- Chris Ashton wasn't improperly identified in FCA settlements
- Judgment marks first win for FCA on identification issue
Former Barclays Plc currency trader Chris Ashton lost a complaint over whether he had been improperly identified in settlements related to the foreign-exchange scandal, handing the U.K. financial regulator its first win in a series of disputes over the issue.
Ashton claimed media coverage of the "Cartel" chat room, an instant-message group he was involved in, made it easy to work out his name in the Financial Conduct Authority’s settlement documents with Barclays and his former employer UBS Group AG, even though they were anonymized. Both banks paid multi-million pound fines to the FCA for control failures related to their foreign-exchange trading desks.
Judge Timothy Herrington said in a ruling published Tuesday that Ashton had been "unable to satisfy" the court that he was identifiable in the notices. No wording in the settlements would "lead persons acquainted with him professionally, or who operate in his area of the financial services industry," to deduce it was Ashton, Herrington said.
At least nine traders filed lawsuits against the FCA over the last few years complaining the regulator failed to properly make them anonymous in settlement reports with banks.

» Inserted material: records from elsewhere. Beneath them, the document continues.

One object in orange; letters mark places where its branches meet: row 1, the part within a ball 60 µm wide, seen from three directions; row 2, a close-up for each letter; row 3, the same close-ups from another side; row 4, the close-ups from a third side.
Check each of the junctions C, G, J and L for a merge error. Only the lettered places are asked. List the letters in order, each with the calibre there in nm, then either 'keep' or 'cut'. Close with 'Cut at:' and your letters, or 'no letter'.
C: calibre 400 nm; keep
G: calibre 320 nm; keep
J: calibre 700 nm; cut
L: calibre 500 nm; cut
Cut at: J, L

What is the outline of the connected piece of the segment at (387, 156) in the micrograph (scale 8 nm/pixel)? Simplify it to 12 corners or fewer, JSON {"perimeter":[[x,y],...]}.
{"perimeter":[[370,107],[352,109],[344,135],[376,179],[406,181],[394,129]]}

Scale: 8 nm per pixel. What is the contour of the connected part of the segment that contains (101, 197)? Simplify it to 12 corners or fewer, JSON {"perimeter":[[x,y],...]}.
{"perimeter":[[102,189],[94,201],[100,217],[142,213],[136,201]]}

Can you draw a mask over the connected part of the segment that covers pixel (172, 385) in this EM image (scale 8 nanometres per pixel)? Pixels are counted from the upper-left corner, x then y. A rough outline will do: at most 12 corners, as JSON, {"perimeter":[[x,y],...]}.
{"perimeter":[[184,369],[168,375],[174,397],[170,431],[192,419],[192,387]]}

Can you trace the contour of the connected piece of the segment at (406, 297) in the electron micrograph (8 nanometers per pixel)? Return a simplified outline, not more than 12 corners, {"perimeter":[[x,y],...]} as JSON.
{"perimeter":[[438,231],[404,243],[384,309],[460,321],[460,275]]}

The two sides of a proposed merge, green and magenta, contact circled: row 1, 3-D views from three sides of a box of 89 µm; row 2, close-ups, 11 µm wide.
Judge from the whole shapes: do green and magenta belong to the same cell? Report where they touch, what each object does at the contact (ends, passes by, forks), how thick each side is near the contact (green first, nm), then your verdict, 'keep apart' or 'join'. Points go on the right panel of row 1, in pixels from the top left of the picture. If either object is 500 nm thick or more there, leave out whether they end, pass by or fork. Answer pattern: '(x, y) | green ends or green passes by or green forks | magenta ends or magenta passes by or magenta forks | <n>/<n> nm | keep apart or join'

The FCA is obliged to give people the chance to respond to allegations before publication if they’re identifiable. To avoid this, the agency often uses monikers such as "Trader A" to disguise the individuals.
Ashton’s case is the first time a judge has ruled in favor of the regulator on the issue, after the FCA suffered a number of high-profile losses last year. Former Deutsche Bank AG trader Christian Bittar and ex-JPMorgan Chase & Co. executive Achilles Macris had won similar lawsuits in disputes connected to other regulatory settlements.
The Macris case relates to his identifiability in a penalty notice against JPMorgan over the London Whale debacle, when a trader at the bank incurred $6.2 billion in losses. The FCA unsuccessfully appealed the decision last year and is now appealing to the U.K. Supreme Court. A hearing is scheduled in October, according to a Supreme Court spokeswoman.
"We are glad our approach in this case has been upheld," the FCA said in an e-mailed statement. A lawyer for Ashton said she has already filed an appeal of the decision but requested it be heard after the Supreme Court rules on Macris, which will set a precedent for the cases.
At least two other traders have cases outstanding over FCA bank settlements for currency-market manipulation, according to court documents. Richard Usher, JPMorgan’s former chief currency dealer in London, and Rohan Ramchandani, Citigroup Inc.’s former head of G-10 spot currency trading, both filed suits at the end of 2014.
One motivation for traders to challenge the FCA on identification is to obtain documents about the regulator’s case that could help them if they’re also under investigation by other authorities. It is one of the few opportunities traders have to gain an insight into how the regulator came to its conclusions about their behavior.